You could consider doing all the data cleanup in Excel so the customer-supplied XLSX file remains your single “truth copy”. Your own organization can keep its style guide substitutions in a separate Excel file, which is easy for a human user to work with. Whether you can apply your style guide substitutions to the customer’s XLSX using Excel macros or will need to use some VBA/JavaScript I cannot say; you’d need to ask an Excel expert‡. Either way, it should blast through it in no time and spit out finished data for your AppleScript automation to drop straight into your artwork; no extra processing required.

Not the perfect system, but pragmatic. Separates the data preparation step from the artwork production step, with editorial style guide managed separately too, so you’ve a nice clean paper trail of which system and user did what. Speed is nice, but when architecting a system I always think of its responsibilities and liabilities first; especially when mixing manual steps with automated steps.

–

XLSX is a bad data interchange format for anything other than genuine spreadsheets, not least because of Excel’s habit of “helpfully” reformatting/rewriting the inputted data. (I’ve been caught out myself with fun stuff like ISBNs and numeric reference codes mysteriously losing their leading zeroes because Excel has treated them as real numbers. Worst automation data format except for raw PDF.)

† The exception would be if the customer currently uses ad-hoc Excel files but would like to move their business to a more robust database solution. But that’s a much bigger discussion.

‡ This assumes there’s a business case for improving the overall workflow, as opposed to doing the minimum work needed to make your existing AS automation go faster. (It is easy in automation to disappear up the proverbial; personally satisfying but negative ROI.) You did ask for “best practice” advice though, so I’d be remiss not to suggest general process improvements too. (It’s also easy to get hung up on details while missing big picture.)

estockly · May 15, 2022, 6:36pm

That’s close to what we’re doing now. And the data itself is very reliable and accurate, it just doesn’t meet our style for publication.

It’s just slowing down as the number of titles and changes build up.

hhas01 · May 16, 2022, 8:26am

My Excel-fu is weak, but this is probably what you want:

I would create an Excel file containing a couple of worksheets: one containing your lookup tables and another sheet containing macros which pull the data from the customer’s file and apply the substitutions automatically.
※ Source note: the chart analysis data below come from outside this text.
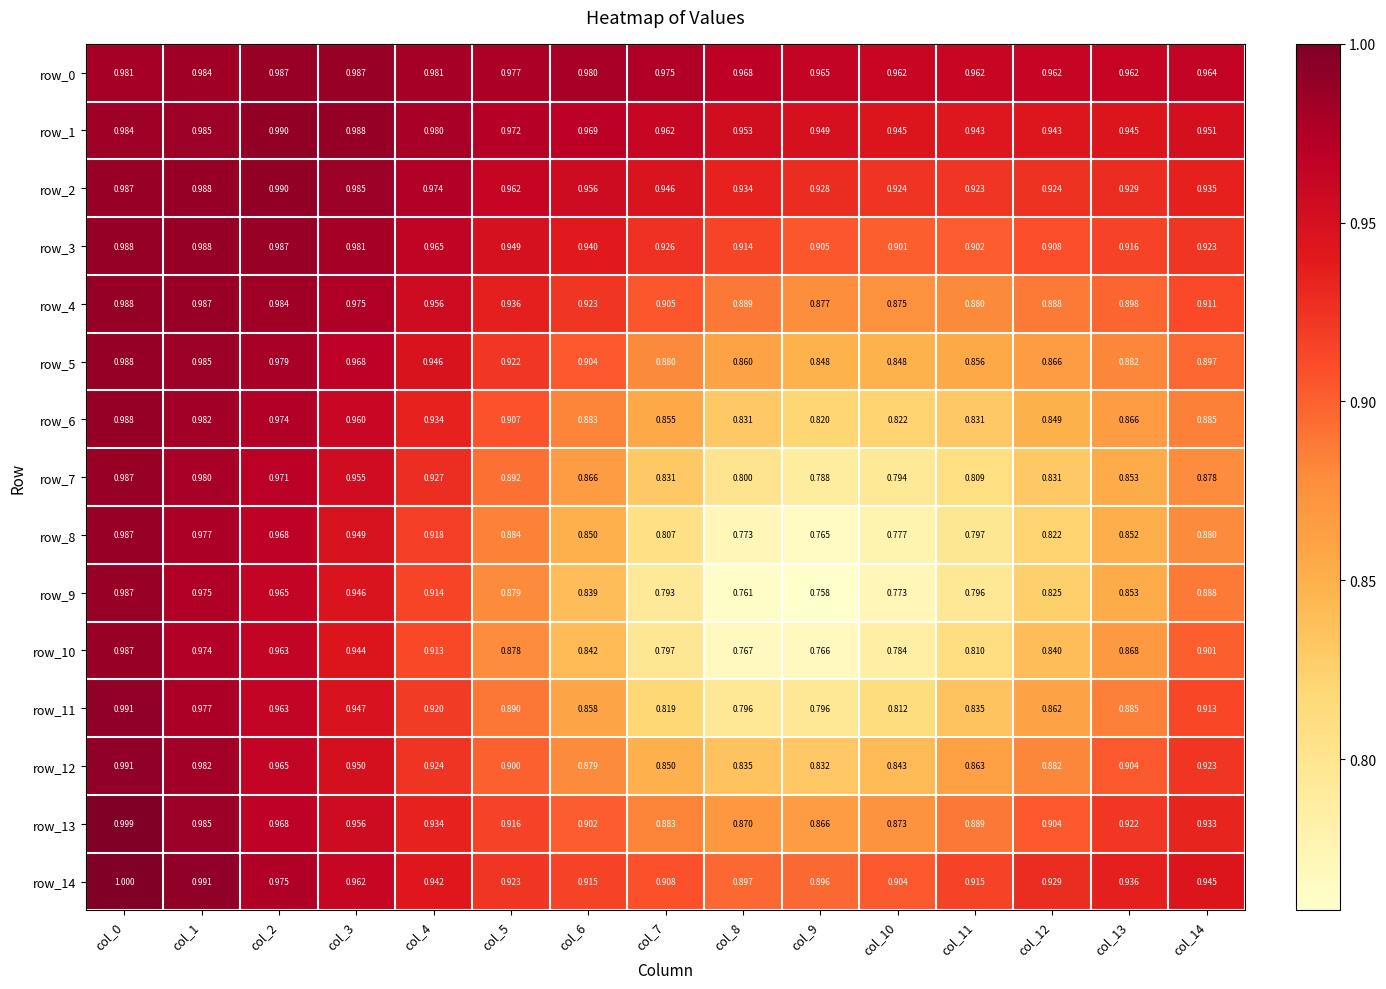

At which category is the sum across all series the highest?

col_0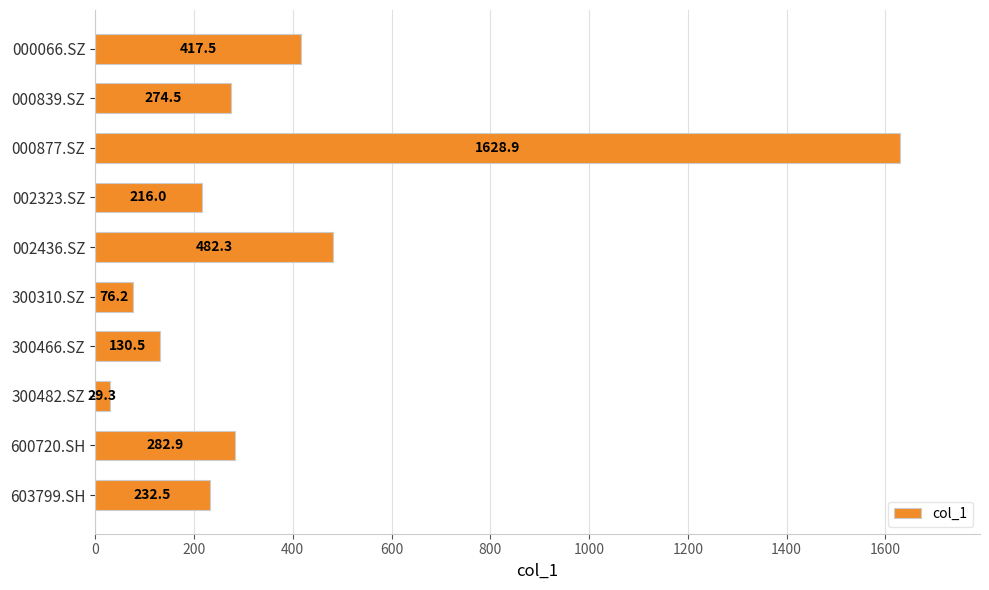

The chart shows a value of 482.3 at 002436.SZ. True or false?

True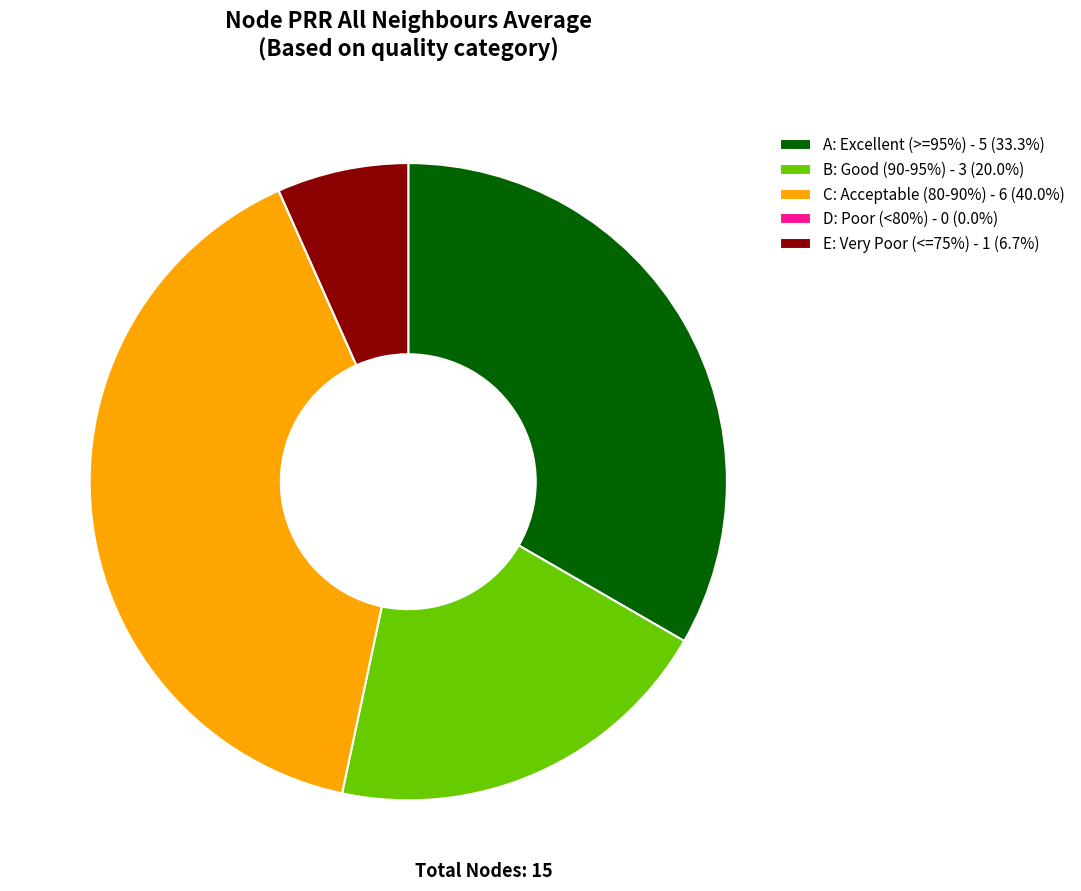

Is there a majority slice in this chart?

No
You can then export that sheet as tab-delimited text for your AppleScript to place into the artwork.

estockly · May 18, 2022, 4:45pm

OK, this is sending me back down a rabbit hole I looked at before.

With this specific data, this wouldn’t help, but I’m getting more and more info from various sources and I’m either web scraping, or sending users to a URL in the browser and they’re copy/pasting the info.

But, from the looks of it, if I could access from AppleScript (or JavaScript from inside an appleScript; or AppleScriptObjC; or shell scripting) public APIs via this platform (or any other) that would be supercool.

https://www.postman.com

kerflooey · May 18, 2022, 9:25pm

I don’t know if its appropriate in this case, but I do a lot of XLS → Filemaker database (FM imports Excel spreadsheets) → Filemaker calculations to parse/auto-reformat to pub styles → Applescript for output to InDesign.

FM and Applescript work very well together. FM also has its own simple native scripting system, and can display font styles/colors/sizes/etc as well as graphics to reproduce and preview the target InDesign output. It can access or import most online data sources directly, and has a “web viewer” to access and display web pages (among other things). JSON and Javascript are also now supported.